## start Raw records

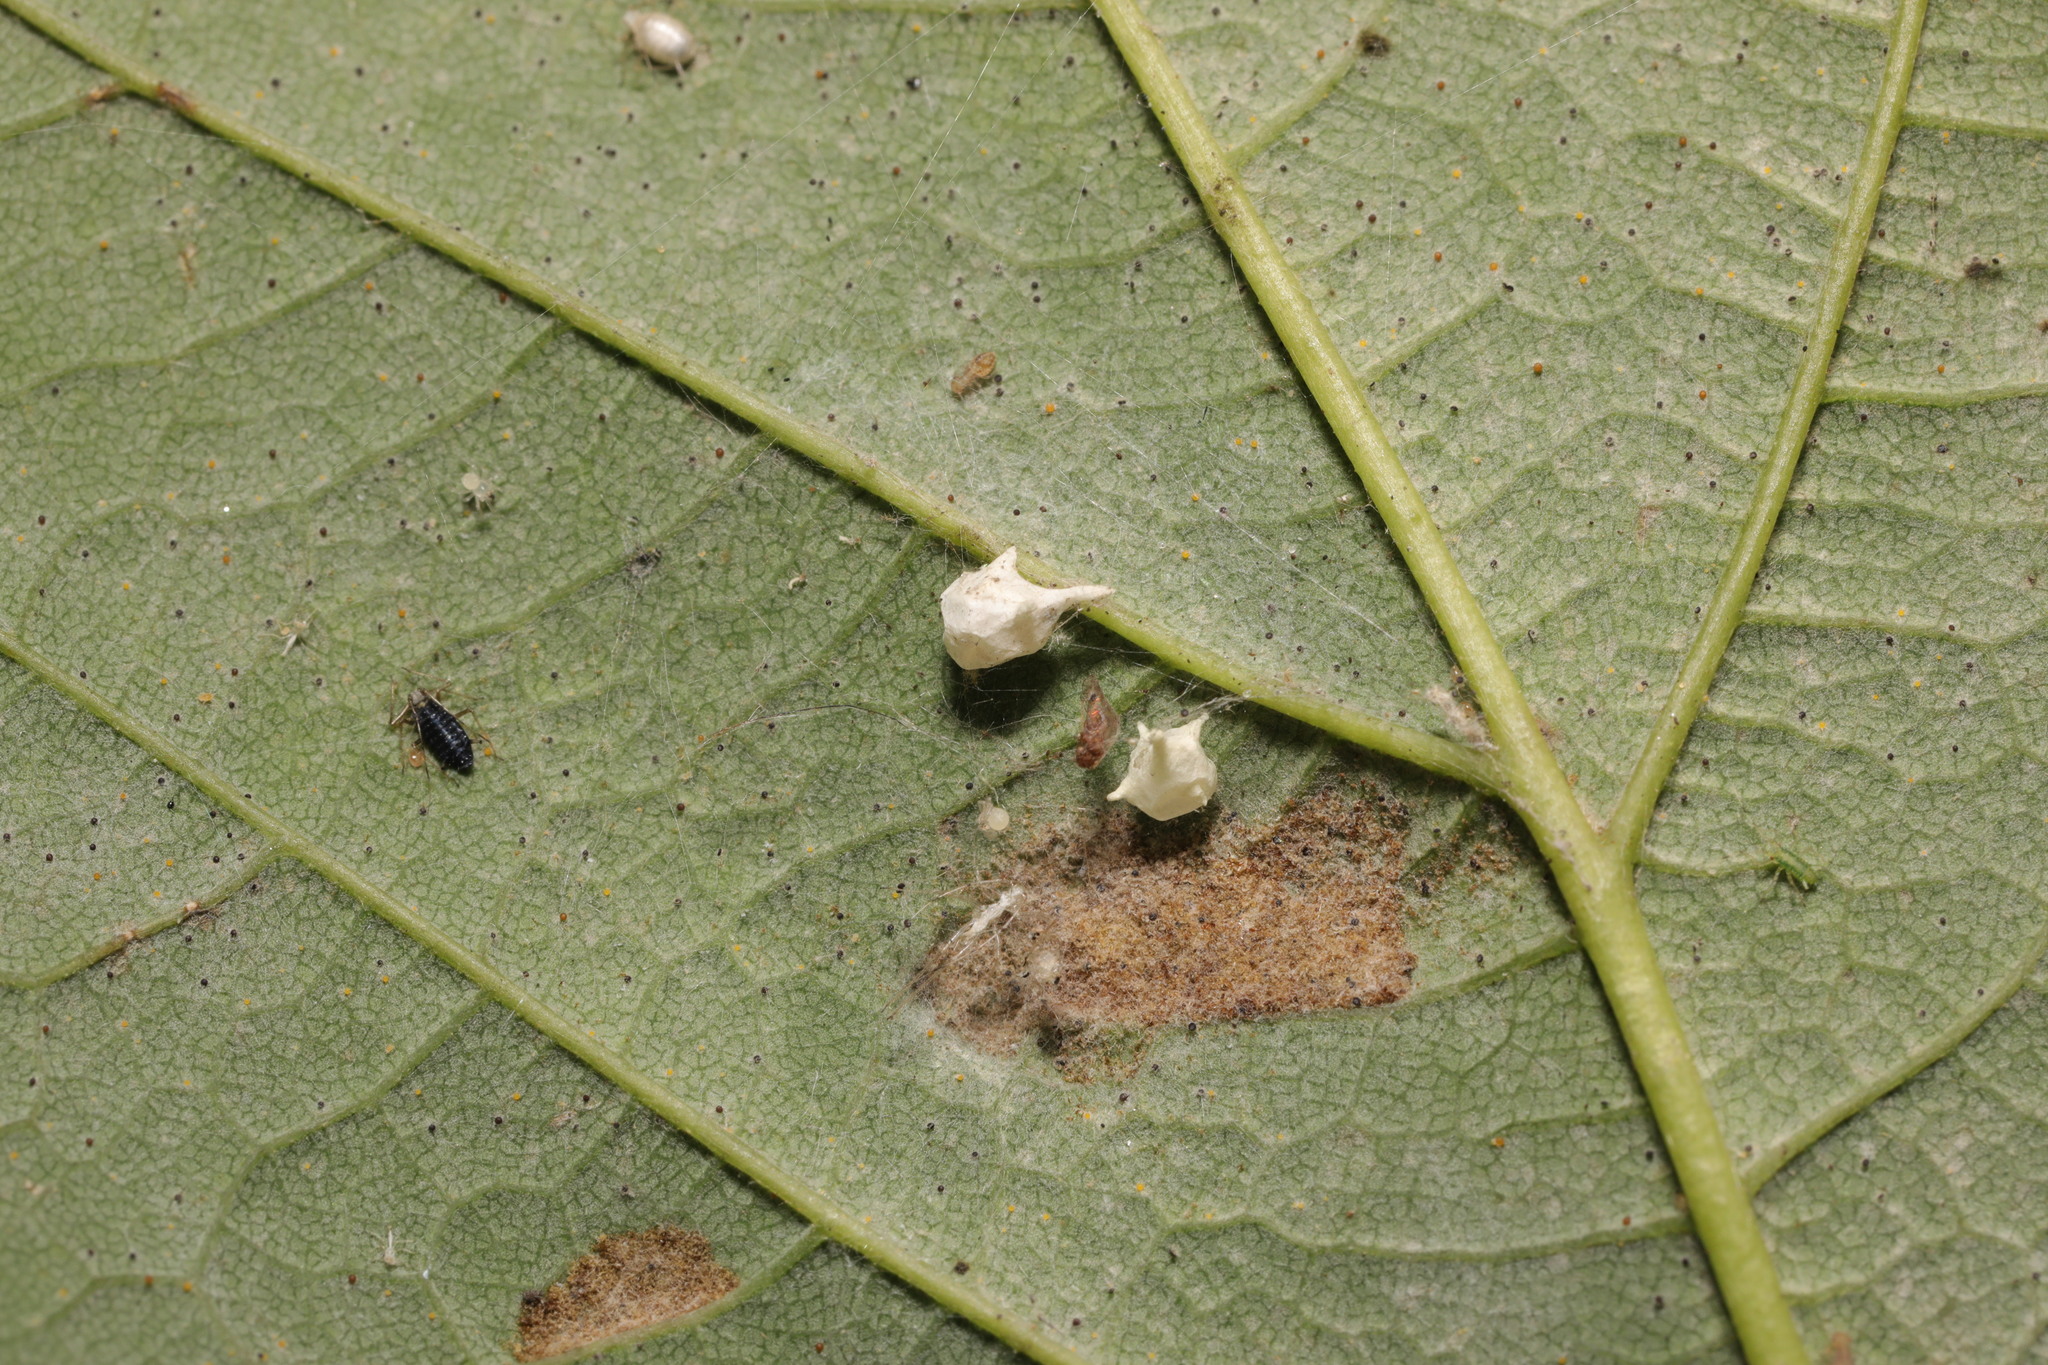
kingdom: Animalia
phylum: Arthropoda
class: Arachnida
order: Araneae
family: Theridiidae
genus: Paidiscura
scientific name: Paidiscura pallens
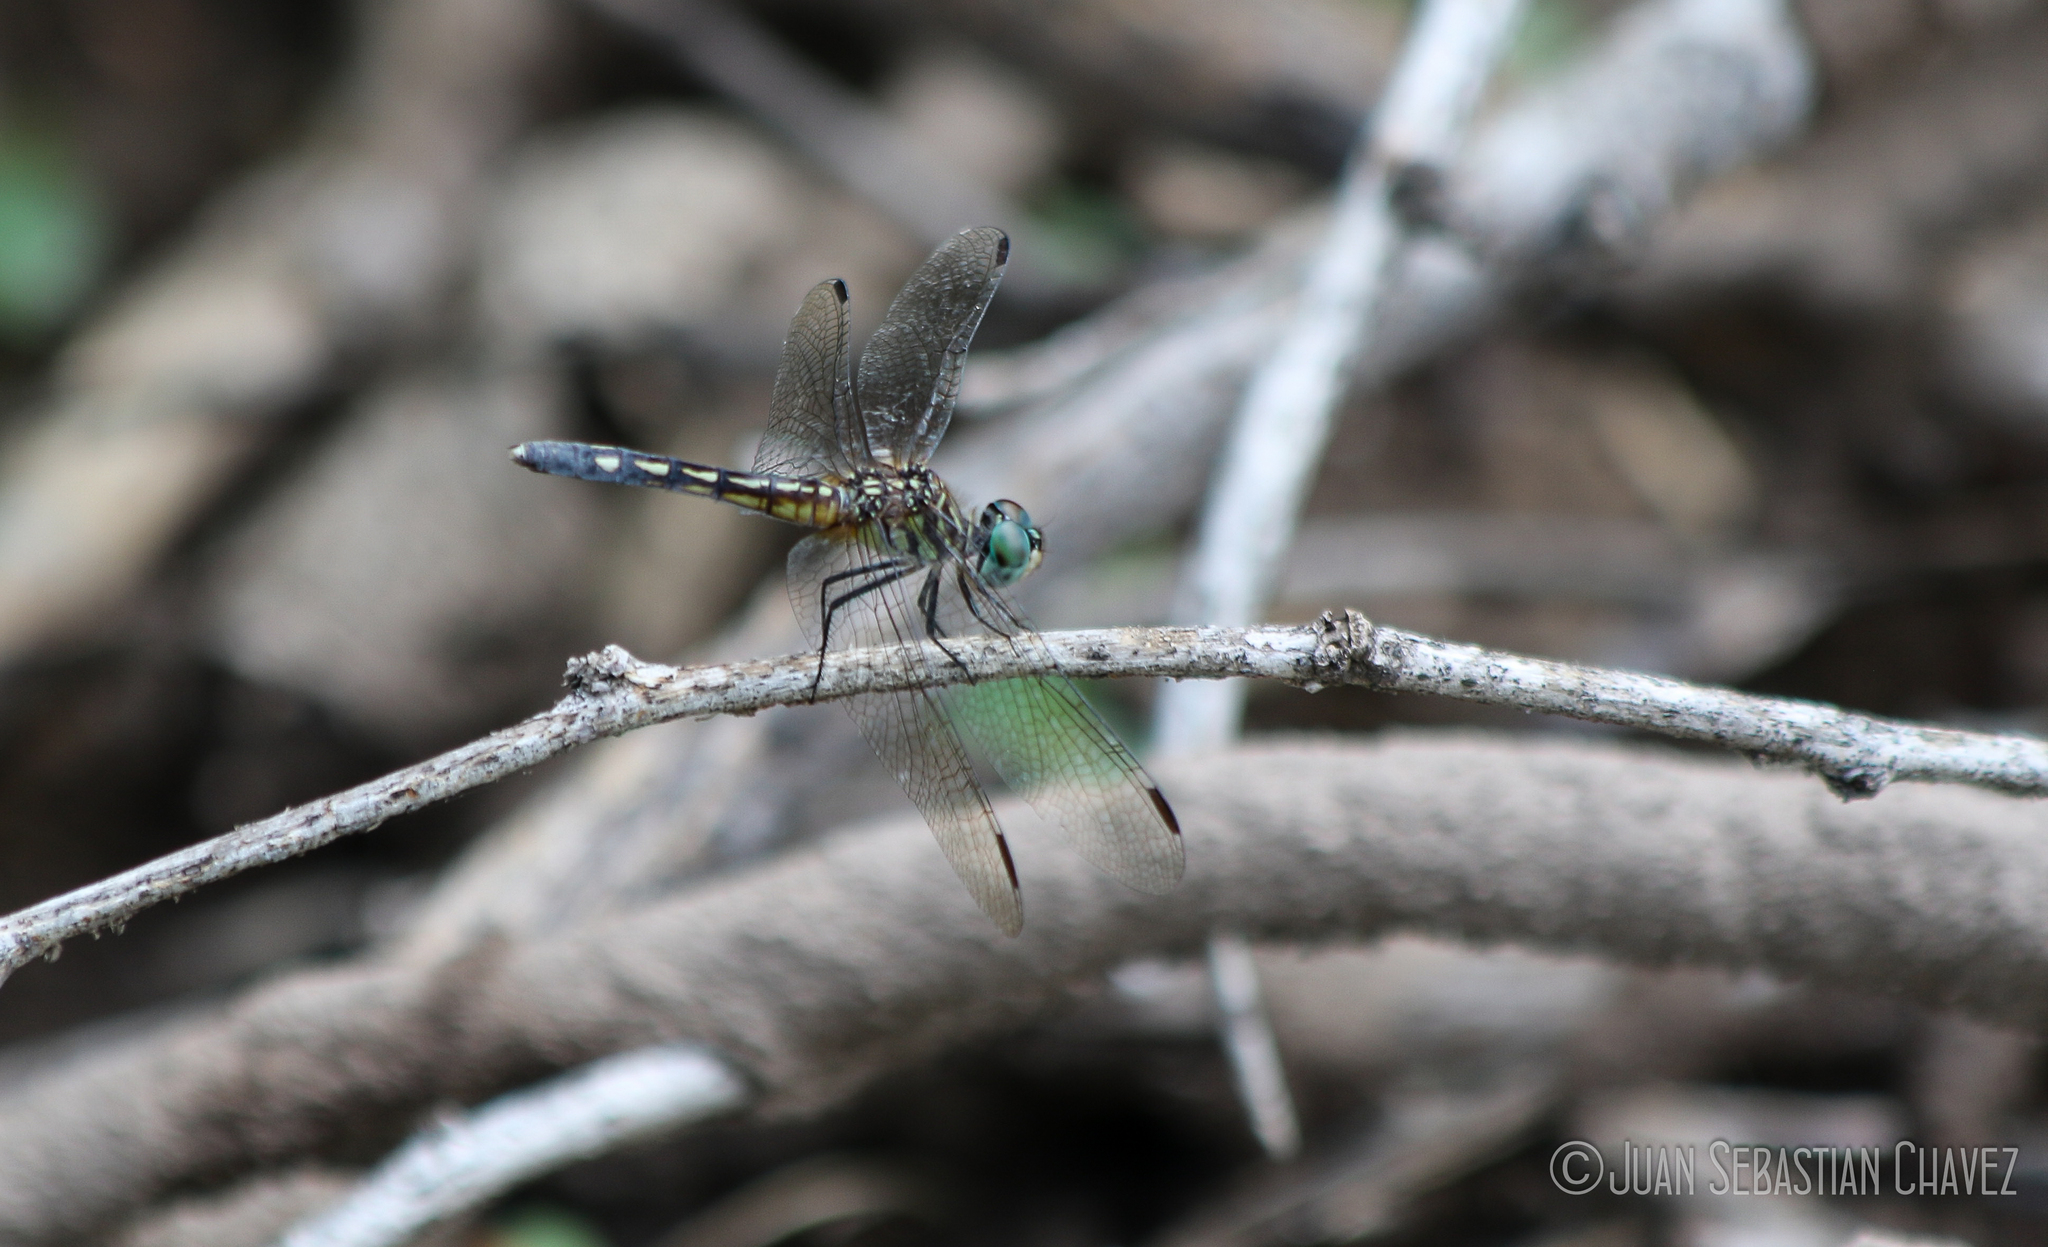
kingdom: Animalia
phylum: Arthropoda
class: Insecta
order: Odonata
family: Libellulidae
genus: Pachydiplax
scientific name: Pachydiplax longipennis
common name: Blue dasher
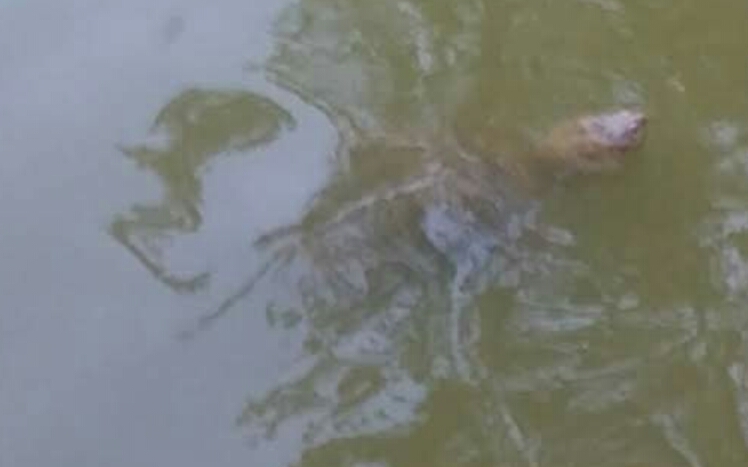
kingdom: Animalia
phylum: Chordata
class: Testudines
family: Chelydridae
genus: Chelydra
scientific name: Chelydra serpentina
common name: Common snapping turtle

## end Raw records

What is asked –
Copy out all the lines of the material, renaming "scientific name" to "Latin name" and leaving everything else as it is. Don't include the pictures.

Correct output –
kingdom: Animalia
phylum: Arthropoda
class: Arachnida
order: Araneae
family: Theridiidae
genus: Paidiscura
Latin name: Paidiscura pallens
kingdom: Animalia
phylum: Arthropoda
class: Insecta
order: Odonata
family: Libellulidae
genus: Pachydiplax
Latin name: Pachydiplax longipennis
common name: Blue dasher
kingdom: Animalia
phylum: Chordata
class: Testudines
family: Chelydridae
genus: Chelydra
Latin name: Chelydra serpentina
common name: Common snapping turtle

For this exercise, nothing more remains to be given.